Si introduce un catetere nell’arteria femorale che viene condotto fino all’aorta addominale, al tronco
celiaco e alle due arterie mesenteriche, si inietta il m.d.c. e si osserva.
L’arteriografia selettiva del tronco celiaco consente di stabilire se l’emorragia deriva dallo stomaco,
duodeno, pancreas, fegato o dalla milza. L’arteriografia selettiva della a.m.s. fornisce informazioni
sulla vascolarizzazione del tenue e colon dx, mentre l’arteriografia selettiva della a.m.i. fornisce
informazioni sulla vascolarizzazione del colon sx e del retto.
Il m.d.c. consente di studiare le fasi della vascolarizzazione:
- Fase arteriosa: si valuta la presenza di un’eventuale vascolarizzazione anomala cioè circoli
neoformati che irrorano una neoplasia maligna, mentre in caso di emangioma avremo un fitto ed
ordinato incremento della trama vascolare.
- Fase parenchimale: può essere visualizzata direttamente la sede dell’emorragia digestiva per la
fuoriuscita di sangue ricco di m.d.c. nel lume intestinale.
- Fase del ritorno venoso: si verifica la presenza di circoli collaterali ectasici che può essere indice
di ipertensione portale.
 Laparotomia esplorativa: è utile prima del trattamento chirurgico nel caso ci siano ancora dubbi
sulla sede e natura dell’emorragia.
La TERAPIA MEDICA è rianimatoria e antishock: è importante il monitoraggio dello shock
ipovolemico e il ripristino della volemia (vedi shock ipovolemico).

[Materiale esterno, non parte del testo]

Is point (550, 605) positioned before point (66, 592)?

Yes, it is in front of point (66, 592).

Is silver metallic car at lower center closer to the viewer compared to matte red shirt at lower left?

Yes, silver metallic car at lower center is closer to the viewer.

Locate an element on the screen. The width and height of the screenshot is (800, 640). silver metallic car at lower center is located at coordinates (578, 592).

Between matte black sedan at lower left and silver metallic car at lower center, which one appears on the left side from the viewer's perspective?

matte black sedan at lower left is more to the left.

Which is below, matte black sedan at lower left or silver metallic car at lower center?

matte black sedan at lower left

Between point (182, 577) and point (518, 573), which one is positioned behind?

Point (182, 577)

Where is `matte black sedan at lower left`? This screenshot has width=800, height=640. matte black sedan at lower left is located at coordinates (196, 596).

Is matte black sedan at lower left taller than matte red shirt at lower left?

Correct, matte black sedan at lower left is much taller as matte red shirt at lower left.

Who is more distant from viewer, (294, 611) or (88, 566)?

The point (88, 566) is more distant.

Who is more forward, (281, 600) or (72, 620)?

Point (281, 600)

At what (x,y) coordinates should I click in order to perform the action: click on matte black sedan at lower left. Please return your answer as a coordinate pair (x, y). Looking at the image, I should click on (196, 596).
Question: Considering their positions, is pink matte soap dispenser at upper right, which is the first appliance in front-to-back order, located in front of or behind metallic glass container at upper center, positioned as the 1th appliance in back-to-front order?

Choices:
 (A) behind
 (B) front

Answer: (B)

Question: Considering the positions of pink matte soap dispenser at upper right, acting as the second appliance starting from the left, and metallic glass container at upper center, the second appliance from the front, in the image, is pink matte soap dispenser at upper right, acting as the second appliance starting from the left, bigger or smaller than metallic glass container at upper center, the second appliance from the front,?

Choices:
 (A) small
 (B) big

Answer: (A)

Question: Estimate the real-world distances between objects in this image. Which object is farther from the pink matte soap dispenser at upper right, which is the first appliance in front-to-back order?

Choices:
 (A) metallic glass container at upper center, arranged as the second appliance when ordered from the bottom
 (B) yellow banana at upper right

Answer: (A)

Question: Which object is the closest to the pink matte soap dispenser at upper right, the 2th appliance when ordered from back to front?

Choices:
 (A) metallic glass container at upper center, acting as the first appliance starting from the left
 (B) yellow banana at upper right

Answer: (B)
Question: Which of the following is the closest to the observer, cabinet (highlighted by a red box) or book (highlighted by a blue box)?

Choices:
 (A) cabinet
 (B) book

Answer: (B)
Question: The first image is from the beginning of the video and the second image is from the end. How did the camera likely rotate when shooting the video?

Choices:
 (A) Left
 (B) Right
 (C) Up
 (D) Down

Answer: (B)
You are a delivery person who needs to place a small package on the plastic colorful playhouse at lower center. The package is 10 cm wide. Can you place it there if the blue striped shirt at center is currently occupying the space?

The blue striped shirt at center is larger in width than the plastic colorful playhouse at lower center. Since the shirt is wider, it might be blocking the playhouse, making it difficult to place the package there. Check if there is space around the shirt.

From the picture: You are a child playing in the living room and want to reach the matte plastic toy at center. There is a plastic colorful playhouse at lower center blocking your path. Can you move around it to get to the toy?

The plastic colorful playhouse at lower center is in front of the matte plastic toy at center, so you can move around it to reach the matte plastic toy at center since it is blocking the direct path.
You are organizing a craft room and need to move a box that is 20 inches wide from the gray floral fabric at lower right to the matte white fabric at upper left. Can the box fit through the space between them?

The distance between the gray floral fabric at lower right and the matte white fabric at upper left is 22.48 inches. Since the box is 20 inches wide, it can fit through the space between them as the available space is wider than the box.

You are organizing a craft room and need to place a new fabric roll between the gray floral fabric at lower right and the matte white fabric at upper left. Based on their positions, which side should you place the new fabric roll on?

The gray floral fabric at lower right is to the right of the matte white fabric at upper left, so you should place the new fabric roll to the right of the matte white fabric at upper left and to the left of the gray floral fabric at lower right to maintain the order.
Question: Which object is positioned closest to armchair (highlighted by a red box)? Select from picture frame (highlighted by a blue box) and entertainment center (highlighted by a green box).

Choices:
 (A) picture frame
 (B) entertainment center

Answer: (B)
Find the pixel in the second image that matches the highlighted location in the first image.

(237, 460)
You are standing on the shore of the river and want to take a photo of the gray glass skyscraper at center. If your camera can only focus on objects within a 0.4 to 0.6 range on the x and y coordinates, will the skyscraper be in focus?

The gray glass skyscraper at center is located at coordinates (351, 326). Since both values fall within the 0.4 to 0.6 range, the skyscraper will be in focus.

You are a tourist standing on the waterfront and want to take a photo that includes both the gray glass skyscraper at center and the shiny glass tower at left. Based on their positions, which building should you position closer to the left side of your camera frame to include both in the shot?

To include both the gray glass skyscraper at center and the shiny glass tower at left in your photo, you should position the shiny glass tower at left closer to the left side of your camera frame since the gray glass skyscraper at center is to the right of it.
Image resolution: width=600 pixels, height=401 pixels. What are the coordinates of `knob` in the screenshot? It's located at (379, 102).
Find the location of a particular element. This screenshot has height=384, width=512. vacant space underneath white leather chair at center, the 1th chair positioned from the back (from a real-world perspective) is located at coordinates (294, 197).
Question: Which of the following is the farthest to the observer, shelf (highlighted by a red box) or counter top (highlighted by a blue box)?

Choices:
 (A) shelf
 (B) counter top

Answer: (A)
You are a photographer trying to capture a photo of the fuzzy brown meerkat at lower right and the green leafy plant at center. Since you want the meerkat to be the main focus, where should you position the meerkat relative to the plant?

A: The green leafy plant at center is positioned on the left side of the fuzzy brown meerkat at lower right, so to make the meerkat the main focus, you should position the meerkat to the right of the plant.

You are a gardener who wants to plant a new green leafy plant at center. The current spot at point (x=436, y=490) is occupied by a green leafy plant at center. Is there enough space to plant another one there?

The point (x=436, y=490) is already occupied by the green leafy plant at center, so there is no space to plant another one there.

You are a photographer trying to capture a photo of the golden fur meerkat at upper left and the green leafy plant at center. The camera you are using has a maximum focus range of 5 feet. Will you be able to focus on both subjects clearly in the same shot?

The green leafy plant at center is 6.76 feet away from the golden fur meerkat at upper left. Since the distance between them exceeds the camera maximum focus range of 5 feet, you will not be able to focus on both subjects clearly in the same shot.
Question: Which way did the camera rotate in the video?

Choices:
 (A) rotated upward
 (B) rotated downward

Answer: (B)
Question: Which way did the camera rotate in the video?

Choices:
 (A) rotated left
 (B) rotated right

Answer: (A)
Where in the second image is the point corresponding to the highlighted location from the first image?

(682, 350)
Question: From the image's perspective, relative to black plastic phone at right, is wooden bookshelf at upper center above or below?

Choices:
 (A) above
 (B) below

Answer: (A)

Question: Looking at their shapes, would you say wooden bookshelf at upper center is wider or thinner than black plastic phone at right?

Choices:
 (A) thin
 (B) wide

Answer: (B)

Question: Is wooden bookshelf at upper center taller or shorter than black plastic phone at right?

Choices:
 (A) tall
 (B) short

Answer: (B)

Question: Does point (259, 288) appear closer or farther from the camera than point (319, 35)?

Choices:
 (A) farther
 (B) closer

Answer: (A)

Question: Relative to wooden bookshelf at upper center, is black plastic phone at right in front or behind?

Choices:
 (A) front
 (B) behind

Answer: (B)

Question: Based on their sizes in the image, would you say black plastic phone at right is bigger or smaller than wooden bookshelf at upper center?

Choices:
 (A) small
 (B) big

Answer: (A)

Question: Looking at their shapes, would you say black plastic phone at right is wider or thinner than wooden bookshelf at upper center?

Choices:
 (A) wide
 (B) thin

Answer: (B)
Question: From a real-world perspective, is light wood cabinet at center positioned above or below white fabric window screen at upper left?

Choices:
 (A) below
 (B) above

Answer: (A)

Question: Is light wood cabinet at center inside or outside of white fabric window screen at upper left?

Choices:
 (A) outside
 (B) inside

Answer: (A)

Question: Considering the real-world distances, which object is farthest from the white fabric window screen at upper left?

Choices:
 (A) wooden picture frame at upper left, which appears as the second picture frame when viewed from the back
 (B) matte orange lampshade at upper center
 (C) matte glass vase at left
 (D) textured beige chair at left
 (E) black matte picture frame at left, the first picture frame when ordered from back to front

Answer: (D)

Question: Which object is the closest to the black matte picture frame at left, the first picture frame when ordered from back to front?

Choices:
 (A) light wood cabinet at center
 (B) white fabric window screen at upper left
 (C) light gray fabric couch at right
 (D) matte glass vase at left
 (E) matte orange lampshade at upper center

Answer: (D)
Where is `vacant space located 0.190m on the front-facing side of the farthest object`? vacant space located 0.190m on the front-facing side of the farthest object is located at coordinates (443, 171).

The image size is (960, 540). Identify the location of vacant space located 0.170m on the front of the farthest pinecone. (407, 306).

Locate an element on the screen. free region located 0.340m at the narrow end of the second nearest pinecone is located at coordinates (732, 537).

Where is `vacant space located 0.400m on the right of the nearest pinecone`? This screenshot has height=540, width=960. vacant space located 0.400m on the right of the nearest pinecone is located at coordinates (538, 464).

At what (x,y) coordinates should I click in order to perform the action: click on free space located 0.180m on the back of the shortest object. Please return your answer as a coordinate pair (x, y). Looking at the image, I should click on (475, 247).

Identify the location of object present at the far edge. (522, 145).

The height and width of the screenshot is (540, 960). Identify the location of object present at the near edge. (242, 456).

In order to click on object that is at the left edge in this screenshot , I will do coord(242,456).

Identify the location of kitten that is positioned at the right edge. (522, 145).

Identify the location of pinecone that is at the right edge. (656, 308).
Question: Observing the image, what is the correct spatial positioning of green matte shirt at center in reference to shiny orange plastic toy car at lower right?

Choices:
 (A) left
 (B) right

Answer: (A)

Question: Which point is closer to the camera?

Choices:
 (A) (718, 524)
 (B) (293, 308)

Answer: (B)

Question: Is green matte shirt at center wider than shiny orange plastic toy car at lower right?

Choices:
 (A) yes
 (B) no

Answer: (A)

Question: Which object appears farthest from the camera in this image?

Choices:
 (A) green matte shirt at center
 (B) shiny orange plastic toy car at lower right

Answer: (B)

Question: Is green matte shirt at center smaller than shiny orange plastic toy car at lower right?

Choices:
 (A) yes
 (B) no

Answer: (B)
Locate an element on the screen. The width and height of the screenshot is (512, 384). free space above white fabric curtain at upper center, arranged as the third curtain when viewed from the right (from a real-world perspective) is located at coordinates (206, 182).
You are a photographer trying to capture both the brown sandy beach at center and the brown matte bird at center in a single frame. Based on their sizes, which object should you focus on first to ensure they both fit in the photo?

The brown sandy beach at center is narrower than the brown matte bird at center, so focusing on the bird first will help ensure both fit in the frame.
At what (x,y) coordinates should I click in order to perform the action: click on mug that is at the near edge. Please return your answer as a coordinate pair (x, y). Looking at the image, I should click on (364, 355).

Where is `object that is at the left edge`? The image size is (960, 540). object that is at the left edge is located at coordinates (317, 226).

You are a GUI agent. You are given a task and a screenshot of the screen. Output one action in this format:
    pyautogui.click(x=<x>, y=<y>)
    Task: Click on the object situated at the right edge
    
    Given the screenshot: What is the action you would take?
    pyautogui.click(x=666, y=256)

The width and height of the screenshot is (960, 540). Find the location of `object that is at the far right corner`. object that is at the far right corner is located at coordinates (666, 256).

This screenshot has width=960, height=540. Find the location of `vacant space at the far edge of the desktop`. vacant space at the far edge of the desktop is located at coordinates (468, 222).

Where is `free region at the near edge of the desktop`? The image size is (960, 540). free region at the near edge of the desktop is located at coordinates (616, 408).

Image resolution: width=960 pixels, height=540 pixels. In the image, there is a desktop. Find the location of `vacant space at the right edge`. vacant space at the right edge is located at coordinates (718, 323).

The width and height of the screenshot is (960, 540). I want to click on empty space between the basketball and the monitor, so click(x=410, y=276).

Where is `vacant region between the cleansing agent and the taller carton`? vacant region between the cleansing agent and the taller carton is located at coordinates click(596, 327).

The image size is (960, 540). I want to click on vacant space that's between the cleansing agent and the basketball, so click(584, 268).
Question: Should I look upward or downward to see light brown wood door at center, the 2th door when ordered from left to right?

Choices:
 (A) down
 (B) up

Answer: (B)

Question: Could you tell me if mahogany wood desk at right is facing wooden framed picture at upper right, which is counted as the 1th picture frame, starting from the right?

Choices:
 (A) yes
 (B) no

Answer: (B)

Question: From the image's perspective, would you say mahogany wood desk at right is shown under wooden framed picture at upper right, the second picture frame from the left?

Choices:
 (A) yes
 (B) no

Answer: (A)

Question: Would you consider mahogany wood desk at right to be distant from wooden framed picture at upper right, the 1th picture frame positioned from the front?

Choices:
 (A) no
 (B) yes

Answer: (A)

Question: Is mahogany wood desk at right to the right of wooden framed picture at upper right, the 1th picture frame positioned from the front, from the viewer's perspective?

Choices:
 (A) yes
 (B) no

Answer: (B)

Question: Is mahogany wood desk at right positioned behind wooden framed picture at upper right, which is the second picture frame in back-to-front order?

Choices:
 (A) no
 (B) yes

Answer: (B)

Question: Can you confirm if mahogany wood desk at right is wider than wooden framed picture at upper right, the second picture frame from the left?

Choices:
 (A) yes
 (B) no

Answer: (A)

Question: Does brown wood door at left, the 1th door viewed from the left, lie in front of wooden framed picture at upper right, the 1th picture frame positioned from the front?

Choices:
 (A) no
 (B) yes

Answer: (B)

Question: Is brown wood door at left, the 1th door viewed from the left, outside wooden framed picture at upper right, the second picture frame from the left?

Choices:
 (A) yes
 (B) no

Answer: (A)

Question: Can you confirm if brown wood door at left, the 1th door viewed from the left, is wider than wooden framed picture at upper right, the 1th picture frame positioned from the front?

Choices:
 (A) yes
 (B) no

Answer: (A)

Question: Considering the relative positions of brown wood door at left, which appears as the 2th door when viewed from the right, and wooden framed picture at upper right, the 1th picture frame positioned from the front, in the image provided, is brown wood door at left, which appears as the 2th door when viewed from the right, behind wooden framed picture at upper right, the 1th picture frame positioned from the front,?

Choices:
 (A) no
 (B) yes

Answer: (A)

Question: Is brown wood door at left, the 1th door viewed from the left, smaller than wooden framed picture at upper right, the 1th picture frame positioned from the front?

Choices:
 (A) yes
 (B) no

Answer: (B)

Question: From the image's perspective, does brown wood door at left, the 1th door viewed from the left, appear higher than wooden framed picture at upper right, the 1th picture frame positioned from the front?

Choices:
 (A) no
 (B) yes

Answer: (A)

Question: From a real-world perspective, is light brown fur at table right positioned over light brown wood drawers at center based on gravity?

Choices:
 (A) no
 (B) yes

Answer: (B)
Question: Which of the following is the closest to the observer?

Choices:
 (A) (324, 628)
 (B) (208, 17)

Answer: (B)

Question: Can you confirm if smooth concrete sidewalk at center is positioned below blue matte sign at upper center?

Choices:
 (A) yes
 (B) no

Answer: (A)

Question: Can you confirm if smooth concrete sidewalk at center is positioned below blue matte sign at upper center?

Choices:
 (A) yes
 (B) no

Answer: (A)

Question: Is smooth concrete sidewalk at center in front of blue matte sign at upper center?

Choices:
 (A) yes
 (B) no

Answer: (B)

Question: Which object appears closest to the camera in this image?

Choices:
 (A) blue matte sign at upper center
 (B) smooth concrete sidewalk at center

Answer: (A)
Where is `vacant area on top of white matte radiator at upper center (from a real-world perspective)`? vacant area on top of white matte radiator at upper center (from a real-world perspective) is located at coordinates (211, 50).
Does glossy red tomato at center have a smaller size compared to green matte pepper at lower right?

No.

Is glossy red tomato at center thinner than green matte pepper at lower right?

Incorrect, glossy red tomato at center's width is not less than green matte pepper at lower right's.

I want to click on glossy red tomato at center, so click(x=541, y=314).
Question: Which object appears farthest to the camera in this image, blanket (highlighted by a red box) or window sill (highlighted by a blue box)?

In caso di emorragia da ulcera peptica si posiziona il sondino naso gastrico, si aspira tutto il
contenuto gastrico e si esegue un lavaggio dello stomaco mediante una soluzione di acqua e
ghiaccio che ha un effetto tamponante ed emostatico e si iniettano farmaci antagonisti dei recettori
H2 dell’istamina (anti-H2) cioè la ranitidina, cimetidina..., inibitori della pompa protonica, farmaci
riducenti il flusso splancnico cioè la somatostatina, octreotide, vasopressina.
Inoltre, si può ricorrere alla Terapia Endoscopica che può essere: iniettiva con soluzione di
adrenalina, sclerosante con adrenalina + polidocanolo, etanolo, sodio tetradecil solfato, sonde
termiche cioè elettrocoagulazione, Yag laser, meccanica con clips metalliche.
La Terapia Chirurgica dell’ulcera peptica si basa sulla pilorotomia + piloroplastica + vagotomia
tronculare, fino alla gastroresezione nei casi più gravi.
In caso di rottura delle varici gastro-esofagee si ricorre alla sonda salvavita di Sengstaken
Blakemore oppure alla Scleroterapia per via endoscopica.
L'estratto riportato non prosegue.